Klaetke further questioned B.U.’s reasons for seeking to do such high-level research at the facility, when the lab could conceivably instead conduct only BSL-2 experimentation. (Only 16% of space at NEIDL is set aside for BSL-4 work). In response, Nicksa replied that BSL-4 capability is part of NEIDL’s mandate from the federal government agency providing funding for the lab. Said Nicksa, "Our mission, our charge from NIAID (National Institute of Allergy and Infectious Diseases) in doing the type of research that we would like to do, was to be able to go all the way through the level-4 review."
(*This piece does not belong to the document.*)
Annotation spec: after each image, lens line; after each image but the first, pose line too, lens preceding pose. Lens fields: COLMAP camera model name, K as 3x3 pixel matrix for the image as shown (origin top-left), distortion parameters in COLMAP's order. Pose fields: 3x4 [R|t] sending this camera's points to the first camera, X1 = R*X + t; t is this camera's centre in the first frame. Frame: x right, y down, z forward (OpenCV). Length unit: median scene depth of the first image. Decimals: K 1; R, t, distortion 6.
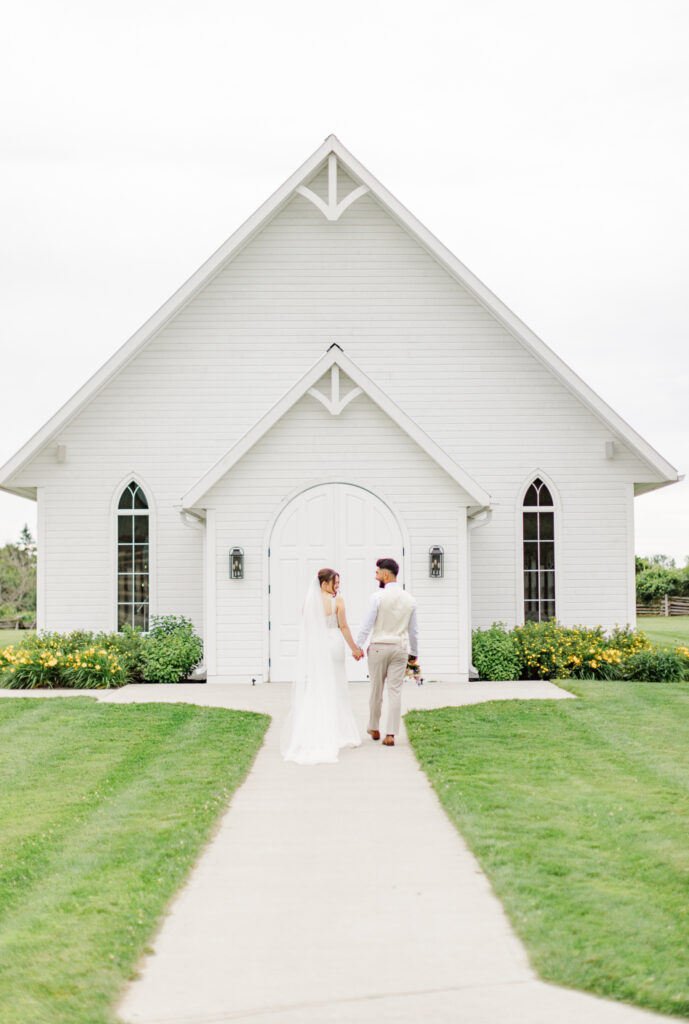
lens RADIAL K [[855.6, 0, 344.5], [0, 855.6, 512.0], [0, 0, 1]] dist [-0.002273, -0.000485]
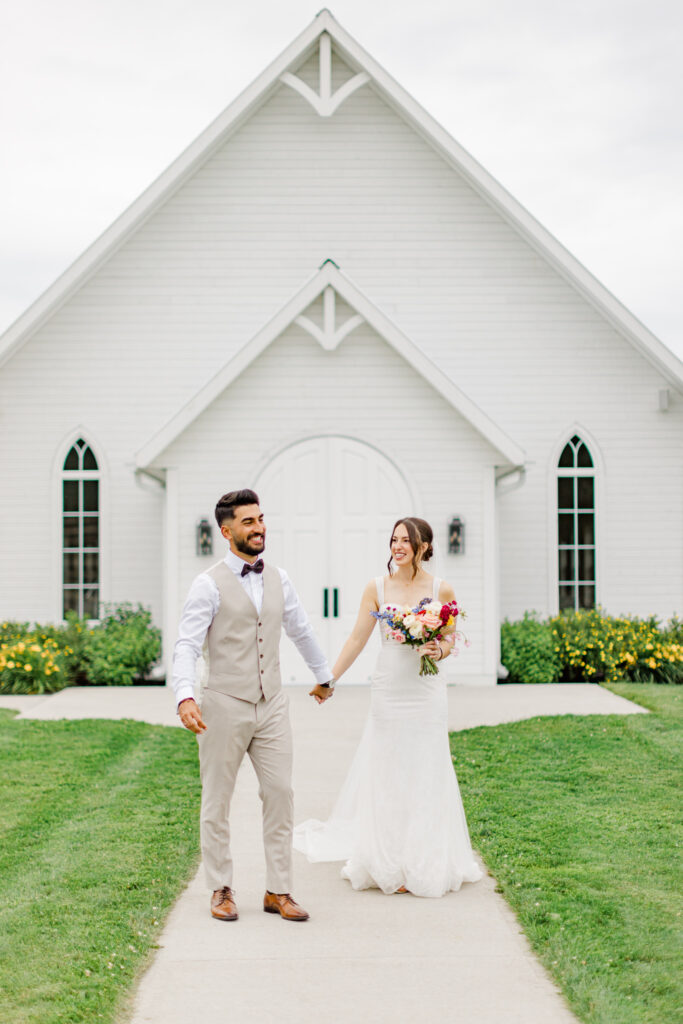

According to NEIDL Associate Director Ronald Corely, when and if the lab does eventually attain approval to run BSL-4 testing, researchers will have to obtain permission from the Centers for Disease Control (CDC) for each separate virus, or so-called "select agent" they wish to study.

Scientists hoping to get their hands on BSL-4 bugs like the Ebola or Marburg viruses still have plenty of time to wait. The National Institutes of Health’s (NIH) Blue Ribbon Panel, a group of experts which has been overseeing a complete review of earlier public health risk assessments found inadequate by a federal court, is due to release its report, the final draft supplementary risk assessment, for public comment early in 2012. On November 2, the NIH panel met with another institution vetting risk at NEIDL, the private non-profit National Research Council (NRC), to discuss the draft assessment.

While the risk assessment process rolls on, BU hopes that their request for a waiver from the Massachusetts Executive Office of Energy and Environmental Affairs will be granted. The waiver would allow NEIDL to begin BSL-2 research, and to apply to the Boston Public Health Commission for permits to allow BSL-3 work (on pathogens that are highly contagious but somewhat less virulent than those at BSL-4.) Nicksa said that he expected an answer on the waiver within the next few weeks.

Asked by BFSNA member Jim Keeney what future community presentations BU may make in the future, Nicksa suggested that there were many possibilities. He requested feedback from BFSNA and other groups as to specific aspects of the lab that needed to be discussed further, and said, "It’s a very complex enterprise, and hopefully the more we come out and talk about it, then when the report (by the NIH Blue Ribbon Panel) comes out, it will be that much easier to understand."